INFORMATION START

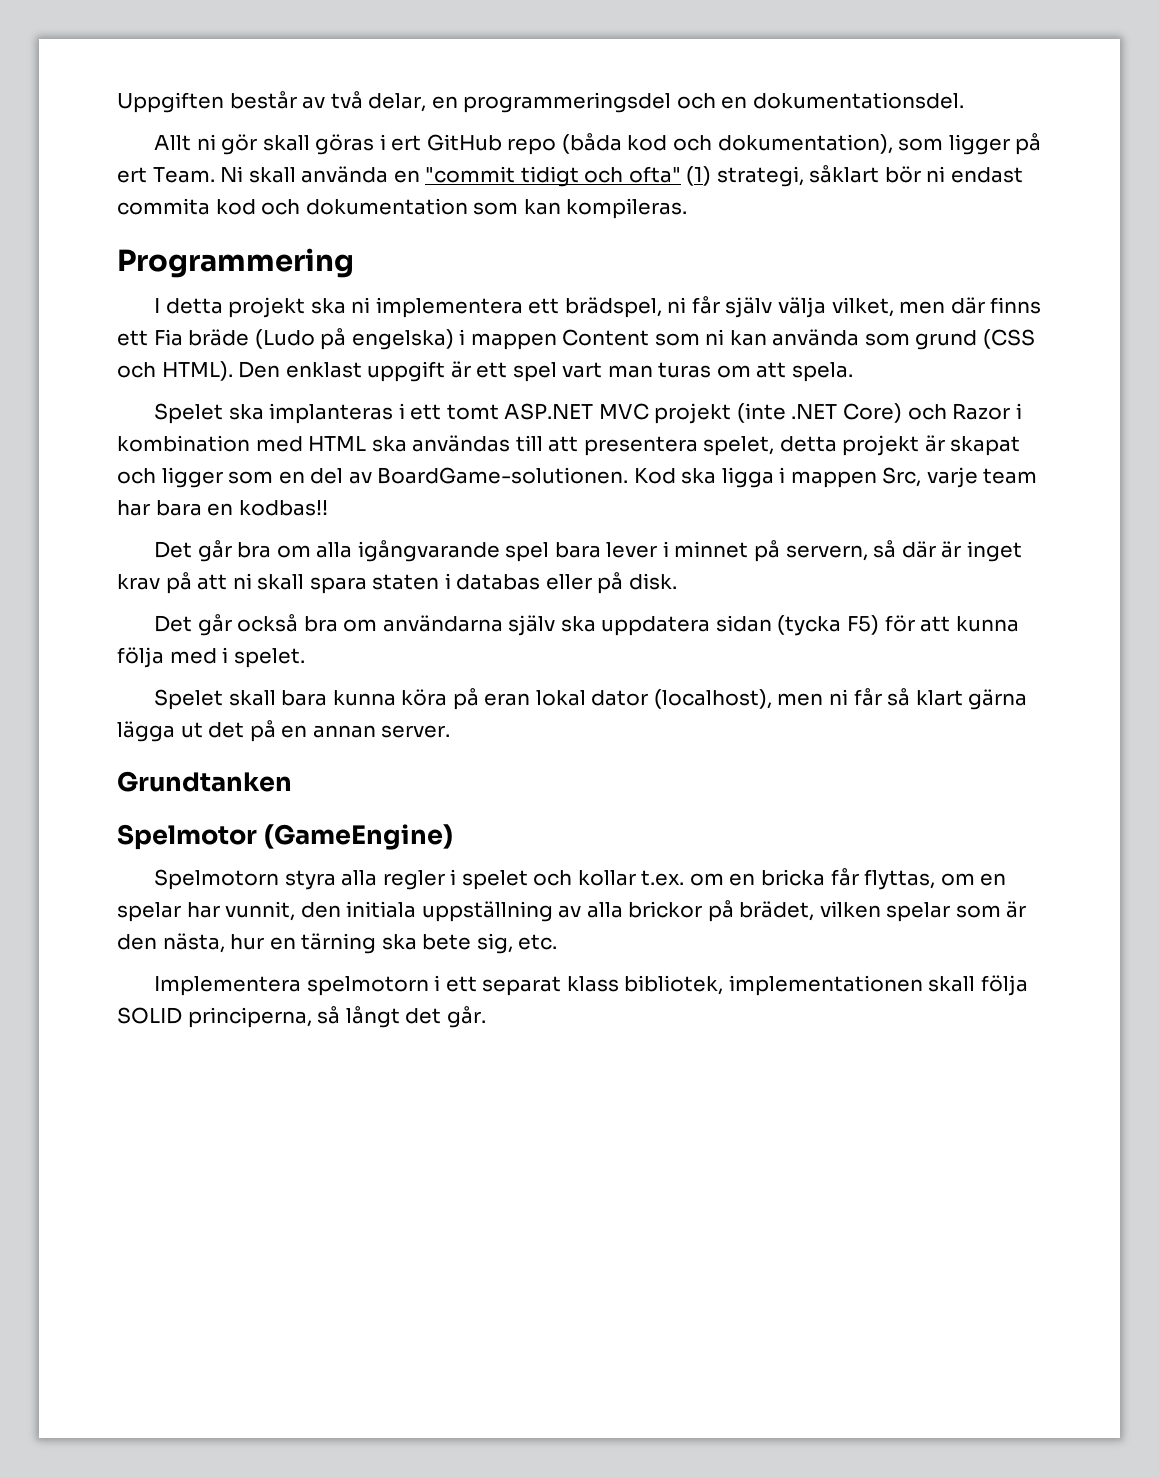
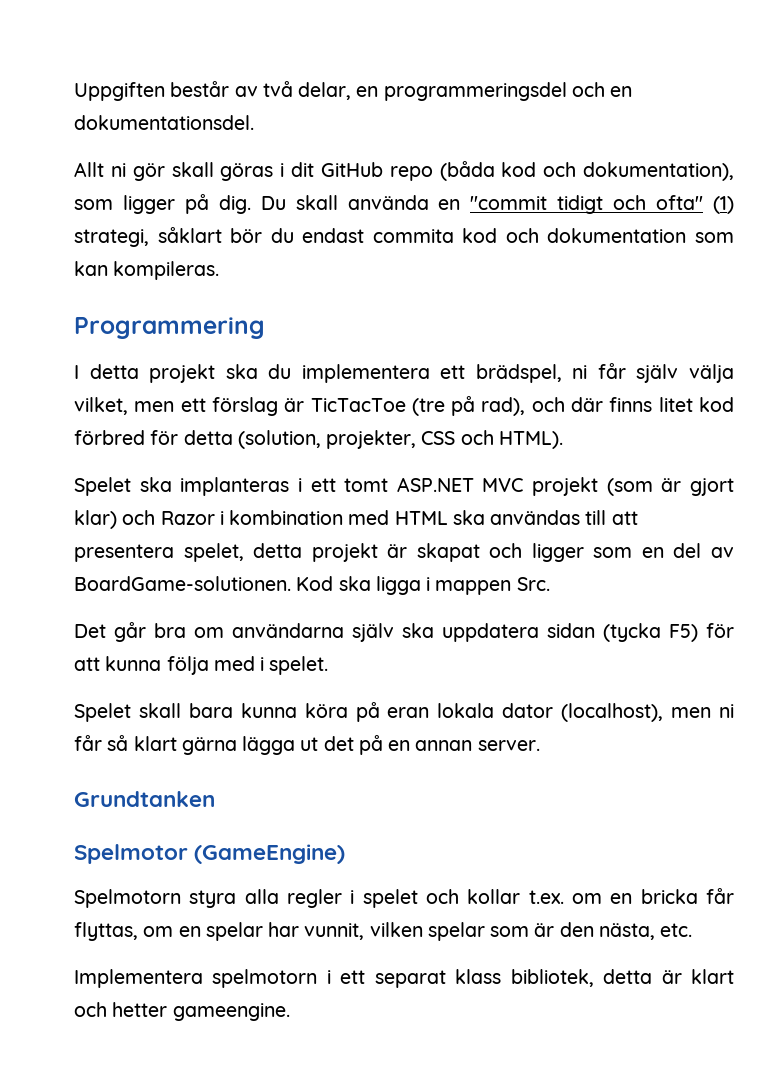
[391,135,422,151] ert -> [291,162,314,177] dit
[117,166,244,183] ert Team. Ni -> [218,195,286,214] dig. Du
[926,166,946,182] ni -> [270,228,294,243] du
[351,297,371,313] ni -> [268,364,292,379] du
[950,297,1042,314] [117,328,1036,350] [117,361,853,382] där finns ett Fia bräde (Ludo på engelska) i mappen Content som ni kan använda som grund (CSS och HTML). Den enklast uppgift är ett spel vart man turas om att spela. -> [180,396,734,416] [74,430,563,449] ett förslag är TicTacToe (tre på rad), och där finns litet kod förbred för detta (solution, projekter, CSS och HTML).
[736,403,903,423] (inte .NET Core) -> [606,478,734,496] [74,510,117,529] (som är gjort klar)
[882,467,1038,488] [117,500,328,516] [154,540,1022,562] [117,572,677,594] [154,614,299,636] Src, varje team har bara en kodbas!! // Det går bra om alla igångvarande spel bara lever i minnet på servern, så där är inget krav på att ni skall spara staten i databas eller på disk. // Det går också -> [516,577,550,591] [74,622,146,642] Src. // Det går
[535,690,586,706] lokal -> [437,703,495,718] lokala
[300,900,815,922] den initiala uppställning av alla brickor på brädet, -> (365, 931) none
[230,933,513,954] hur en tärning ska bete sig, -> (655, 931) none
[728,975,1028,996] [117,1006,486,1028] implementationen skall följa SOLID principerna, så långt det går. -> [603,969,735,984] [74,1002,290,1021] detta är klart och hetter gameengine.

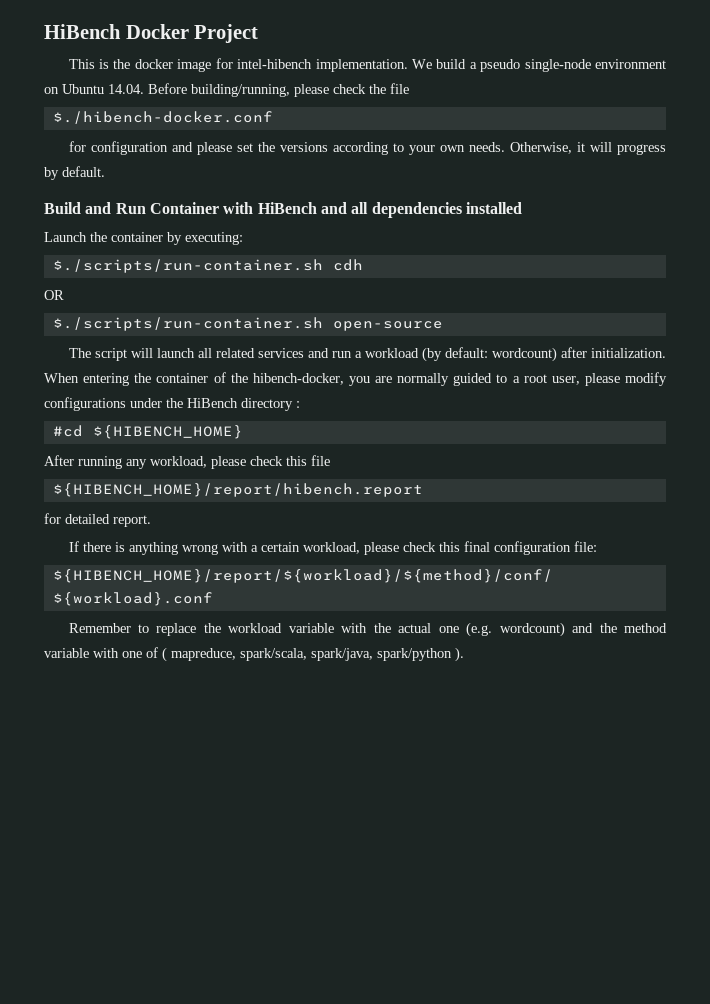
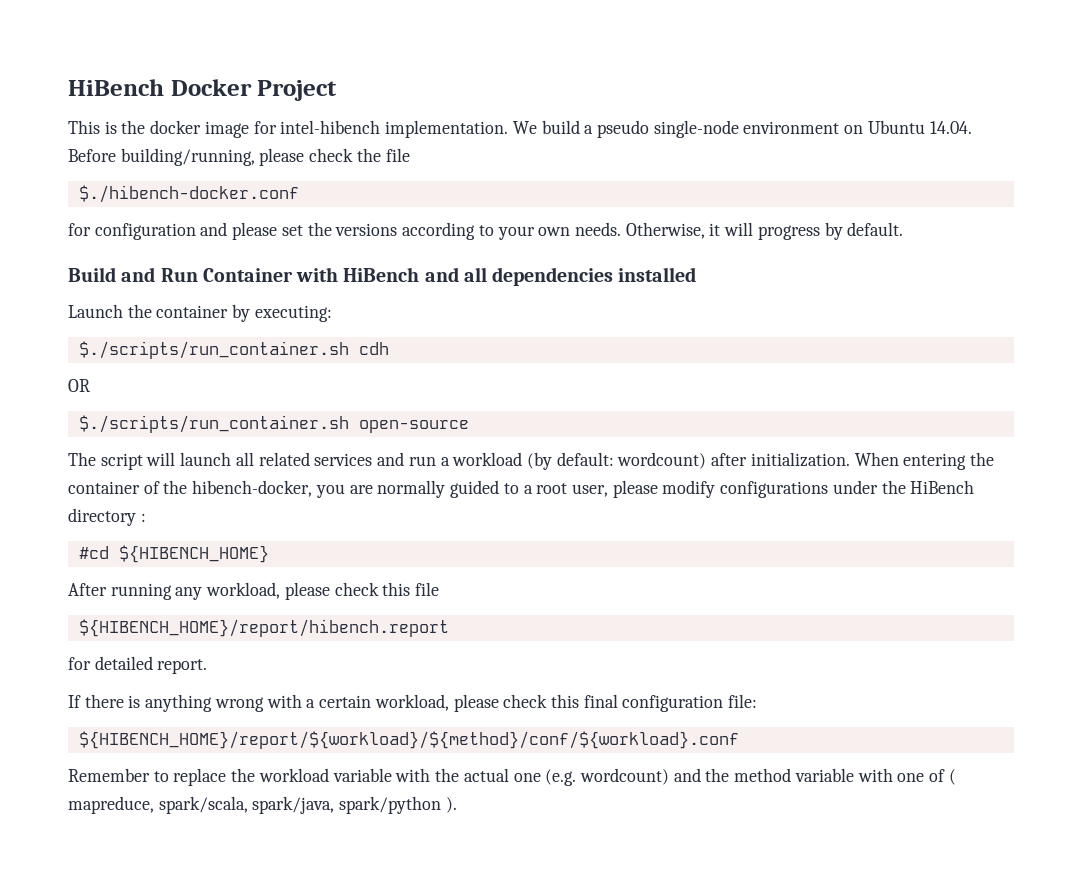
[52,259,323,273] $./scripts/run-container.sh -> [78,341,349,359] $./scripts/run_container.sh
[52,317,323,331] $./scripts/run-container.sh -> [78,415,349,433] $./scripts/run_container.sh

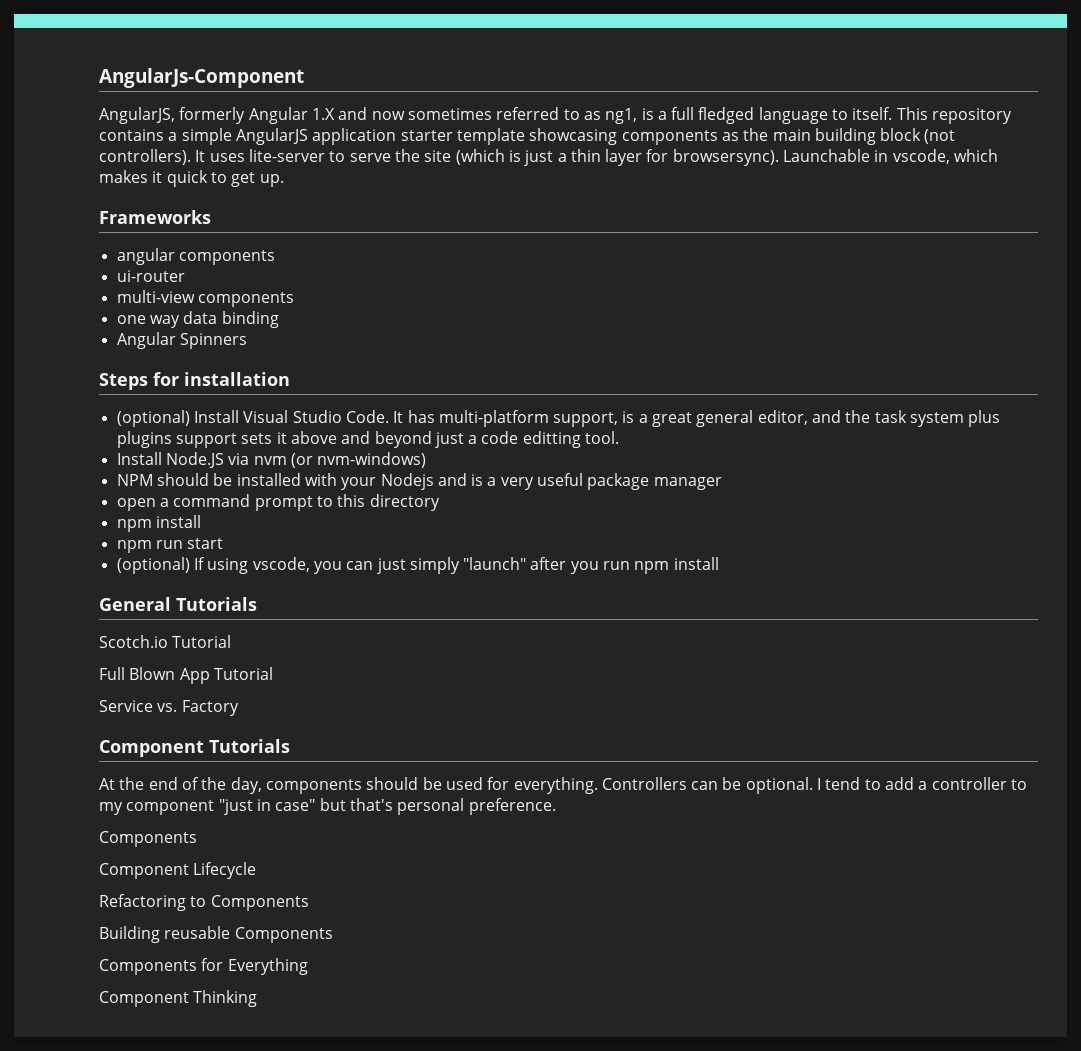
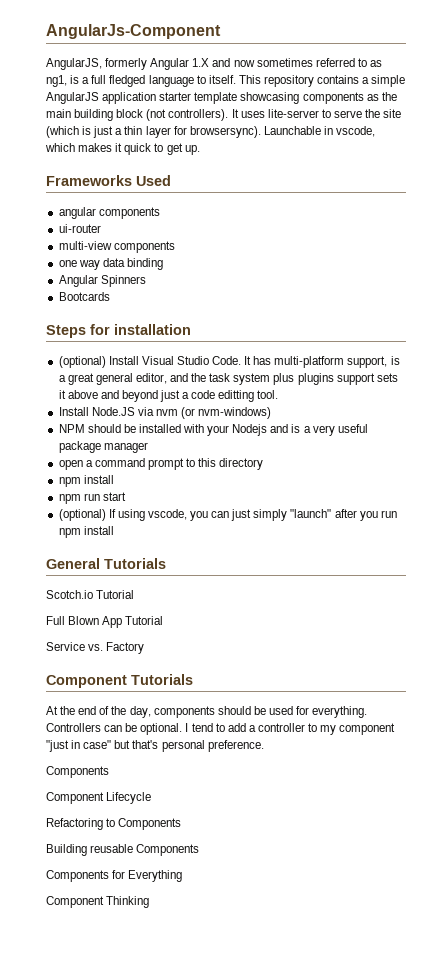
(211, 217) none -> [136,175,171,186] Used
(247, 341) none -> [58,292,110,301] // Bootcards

INFORMATION END

- **TASK DETAILS**
What you produce must match the listing word for word, with no images in it.

- **TASK SOLUTION**
[391,135,422,151] ert -> [291,162,314,177] dit
[117,166,244,183] ert Team. Ni -> [218,195,286,214] dig. Du
[926,166,946,182] ni -> [270,228,294,243] du
[351,297,371,313] ni -> [268,364,292,379] du
[950,297,1042,314] [117,328,1036,350] [117,361,853,382] där finns ett Fia bräde (Ludo på engelska) i mappen Content som ni kan använda som grund (CSS och HTML). Den enklast uppgift är ett spel vart man turas om att spela. -> [180,396,734,416] [74,430,563,449] ett förslag är TicTacToe (tre på rad), och där finns litet kod förbred för detta (solution, projekter, CSS och HTML).
[736,403,903,423] (inte .NET Core) -> [606,478,734,496] [74,510,117,529] (som är gjort klar)
[882,467,1038,488] [117,500,328,516] [154,540,1022,562] [117,572,677,594] [154,614,299,636] Src, varje team har bara en kodbas!! // Det går bra om alla igångvarande spel bara lever i minnet på servern, så där är inget krav på att ni skall spara staten i databas eller på disk. // Det går också -> [516,577,550,591] [74,622,146,642] Src. // Det går
[535,690,586,706] lokal -> [437,703,495,718] lokala
[300,900,815,922] den initiala uppställning av alla brickor på brädet, -> (365, 931) none
[230,933,513,954] hur en tärning ska bete sig, -> (655, 931) none
[728,975,1028,996] [117,1006,486,1028] implementationen skall följa SOLID principerna, så långt det går. -> [603,969,735,984] [74,1002,290,1021] detta är klart och hetter gameengine.

[52,259,323,273] $./scripts/run-container.sh -> [78,341,349,359] $./scripts/run_container.sh
[52,317,323,331] $./scripts/run-container.sh -> [78,415,349,433] $./scripts/run_container.sh

(211, 217) none -> [136,175,171,186] Used
(247, 341) none -> [58,292,110,301] // Bootcards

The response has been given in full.